## ACTION ITEM A
Reproduce the records word for word, everything from their first line down to the line containing "24: (413, 224)", with both of those lines included. Leave the pictures out of your copy.

## SOURCE EXTRACT
The second basic type of Jarman film includes his story-films and biopics (such as “Sebastiane,” “The Tempest,” “Jubilee,” “Caravaggio,” “Edward II,” and “Wittgenstein”) that, as Kennedy indicates, “use satire, surrealism, anachronism, and comic lese-majeste to crack the tablets of received wisdom about what makes political, intellectual, or artistic `greatness'” (31). All of these films combine critical re-examination of famous figures and events from the historic past with critical reflection upon figures and events in contemporary Britain, and all are most scathing in their critiques of contemporary British heterosexist-supremacist culture and of contemporary British Conservative Party politics.
Jarman is not therefore primarily concerned in these “historical” films with merely reclaiming a “queer history” (although he is willing to accept that this is one use to which his films will be put). Instead his aim is to appropriate from and to rewrite histories which already address subjects of direct interest to queer life today so as to contribute to — and as far as possible through his films to enact — a queer subversion of the dominant politics and culture of contemporary Britain.
For all of what might seem to be exotic and esoteric in and about Jarman’s films, his social-political critiques are really ultimately, in essence, very straightforward and simple in both their means and their ends. Jarman’s work is deliberately designed to contribute towards the achievement of the broadly libertarian goal of opening space for gays and lesbians to live and love as they wish and choose without discrimination, prejudice, or abuse — and he is particularly concerned to contribute towards the end of what he sees as unjust government intrusion into and interference with these “private” “rights.” The principal means through which Jarman attempts to contribute to this end is by now characteristically “queer”: boldly and defiantly flaunting homosexuality and homoeroticism without compromising or conceding to — but instead deliberately pressing against and provoking — straight revulsion, repugnance, embarrassment, titillation, shock, and horror.
As Jarman indicates in a final interview (with contributing editor Richard Morrison for the February 1994 issue of Art and Understanding):
“Yes, I’ve been involved with OutRage and we’re a nice gang of people . . . I like all of these activists. The situation here is very divided between people who feel we should all behave and speak to the government and all that malarkey and other people who are activists. And I’m on the side of the activists . . . I don’t believe in this whole idea of sitting down and having tea with Mr. Major and all. I think it’s all ridiculous.” (22)
At the same time, however, Jarman’s iconoclasm leads him towards impatience with many other aspects of radical queer and AIDS activist politics. For one, Jarman rejects use of the phrase “People Living With AIDS” as euphemistic “rubbish” which is simply “not true,” “absolutely flies in the face of what we know,” and is, in fact, “quite crazy” (22-23).
Jarman is likewise impatient with conspiracy theories about AIDS because, as he puts it, “there are no conspiracies whatsoever”; to talk about conspiracies is, according to Jarman, “ridiculous” and, moreover, a “very American” result of “the lack of proper health care and things like that in the States” (23). Furthermore, he is not interested in assigning blame — even in blaming government — for the devastation that has resulted from the AIDS epidemic as this is “all flim-flam”:
“It’s just that things move slowly in all forms of government and everything else. It moves like a tortoise, including the HIV thing. I don’t think anyone’s actually going out of their way to make it slower.” (23)

## ACTION ITEM B
In the passage on Jarman's films, who conducted Jarman's final interview?

## RECORDS SHOWN
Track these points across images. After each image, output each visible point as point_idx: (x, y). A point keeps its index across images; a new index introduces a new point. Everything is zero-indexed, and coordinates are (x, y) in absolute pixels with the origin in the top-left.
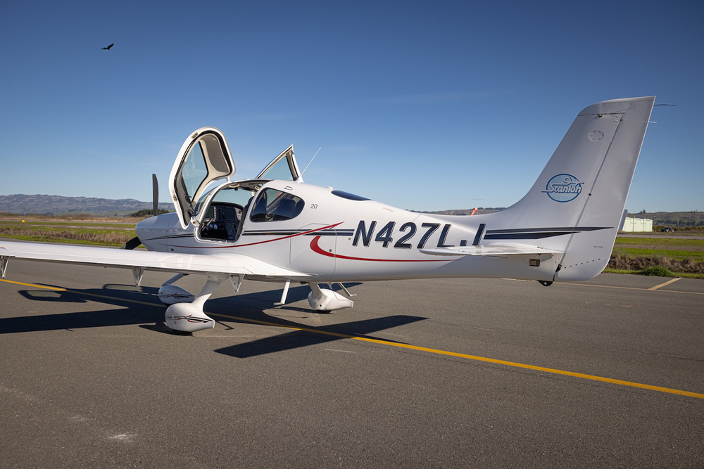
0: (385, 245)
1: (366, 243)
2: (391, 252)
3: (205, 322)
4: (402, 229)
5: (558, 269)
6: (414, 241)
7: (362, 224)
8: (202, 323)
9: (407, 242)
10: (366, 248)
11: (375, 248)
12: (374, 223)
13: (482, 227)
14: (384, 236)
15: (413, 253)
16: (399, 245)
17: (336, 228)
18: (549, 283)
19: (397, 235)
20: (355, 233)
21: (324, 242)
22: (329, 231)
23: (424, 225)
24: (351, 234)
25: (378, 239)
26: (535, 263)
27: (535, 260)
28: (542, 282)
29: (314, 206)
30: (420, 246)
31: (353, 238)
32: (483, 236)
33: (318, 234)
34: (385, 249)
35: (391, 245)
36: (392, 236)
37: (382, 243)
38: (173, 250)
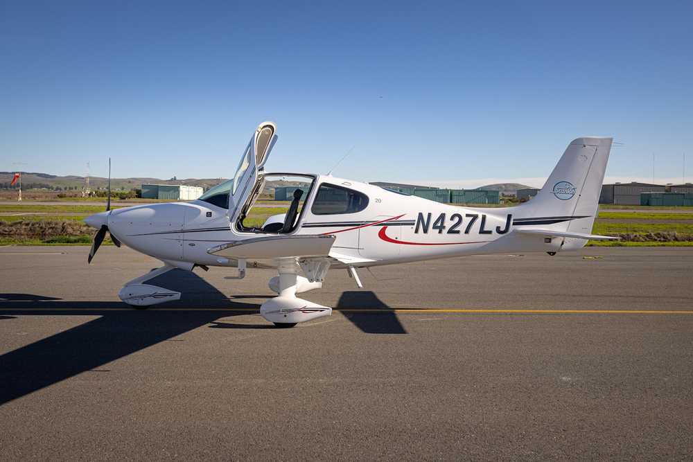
0: (440, 232)
1: (425, 231)
2: (445, 237)
3: (321, 311)
4: (452, 218)
5: (563, 244)
6: (462, 228)
7: (421, 215)
8: (318, 312)
9: (456, 229)
10: (425, 234)
11: (433, 235)
12: (430, 215)
13: (509, 217)
14: (439, 225)
15: (461, 237)
16: (450, 231)
17: (400, 219)
18: (554, 253)
19: (448, 224)
20: (416, 223)
21: (391, 232)
22: (396, 222)
23: (467, 215)
24: (413, 224)
25: (435, 227)
26: (548, 240)
27: (548, 238)
28: (549, 253)
29: (378, 201)
30: (467, 232)
31: (415, 227)
32: (512, 222)
33: (385, 225)
34: (440, 235)
35: (445, 231)
36: (445, 225)
37: (438, 230)
38: (193, 245)
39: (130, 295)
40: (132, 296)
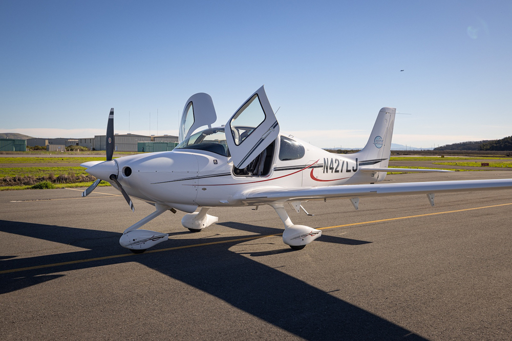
0: (332, 172)
1: (327, 171)
3: (317, 234)
4: (336, 162)
5: (378, 177)
7: (325, 160)
9: (338, 169)
12: (328, 160)
13: (357, 160)
16: (336, 171)
17: (318, 163)
20: (323, 166)
25: (330, 168)
27: (373, 174)
30: (341, 171)
32: (358, 164)
33: (312, 167)
36: (333, 166)
38: (204, 189)
39: (134, 240)
40: (136, 241)
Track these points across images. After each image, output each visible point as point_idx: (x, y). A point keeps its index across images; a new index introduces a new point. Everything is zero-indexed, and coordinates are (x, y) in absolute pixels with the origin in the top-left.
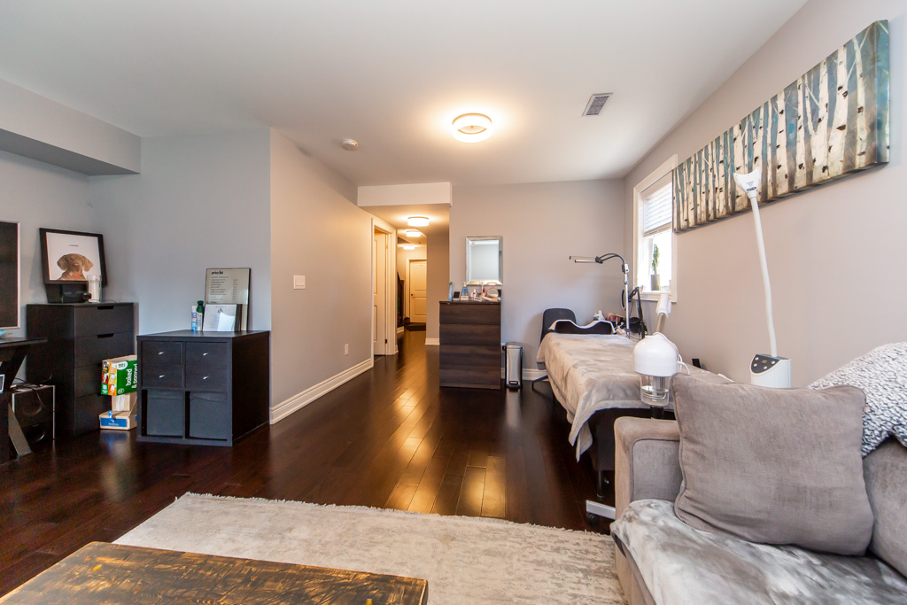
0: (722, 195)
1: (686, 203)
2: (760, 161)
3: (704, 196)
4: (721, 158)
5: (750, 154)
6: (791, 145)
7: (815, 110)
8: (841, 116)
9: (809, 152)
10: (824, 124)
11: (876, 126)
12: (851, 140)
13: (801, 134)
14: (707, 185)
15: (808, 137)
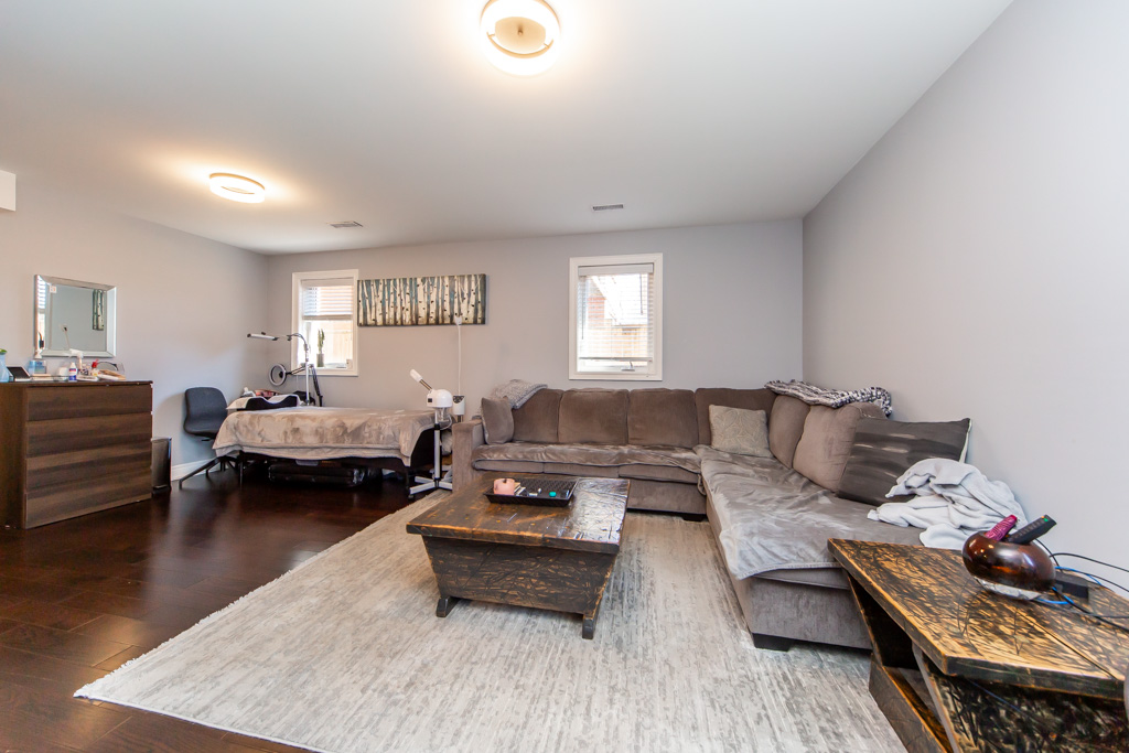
0: (408, 313)
1: (373, 309)
2: (435, 303)
3: (392, 309)
4: (408, 291)
5: (429, 297)
6: (452, 303)
7: (463, 294)
8: (473, 301)
9: (460, 310)
10: (466, 301)
11: (484, 310)
12: (476, 312)
13: (456, 300)
14: (395, 303)
15: (459, 304)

## RESPONSE A
Track these points across images. After each image, output each visible point as point_idx: (x, y). A point keeps its index across images; a new index introduces a new point. Everything is zero-indexed, and coordinates are (x, y) in absolute pixels with the origin in the top-left.
0: (385, 245)
1: (366, 243)
2: (391, 252)
3: (205, 322)
4: (402, 229)
5: (558, 269)
6: (414, 241)
7: (362, 224)
8: (202, 323)
9: (407, 242)
10: (366, 248)
11: (375, 248)
12: (374, 223)
13: (482, 227)
14: (384, 236)
15: (413, 253)
16: (399, 245)
17: (336, 228)
18: (549, 283)
19: (397, 235)
20: (355, 233)
21: (324, 242)
22: (329, 231)
23: (424, 225)
24: (351, 234)
25: (378, 239)
26: (535, 263)
27: (535, 260)
28: (542, 282)
29: (314, 206)
30: (420, 246)
31: (353, 238)
32: (483, 236)
33: (318, 234)
34: (385, 249)
35: (391, 245)
36: (392, 236)
37: (382, 243)
38: (173, 250)
0: (440, 232)
1: (425, 231)
2: (445, 237)
3: (321, 311)
4: (452, 218)
5: (563, 244)
6: (462, 228)
7: (421, 215)
8: (318, 312)
9: (456, 229)
10: (425, 234)
11: (433, 235)
12: (430, 215)
13: (509, 217)
14: (439, 225)
15: (461, 237)
16: (450, 231)
17: (400, 219)
18: (554, 253)
19: (448, 224)
20: (416, 223)
21: (391, 232)
22: (396, 222)
23: (467, 215)
24: (413, 224)

## RESPONSE B
Richard Morrison, a contributing editor, for the February 1994 issue of Art and Understanding.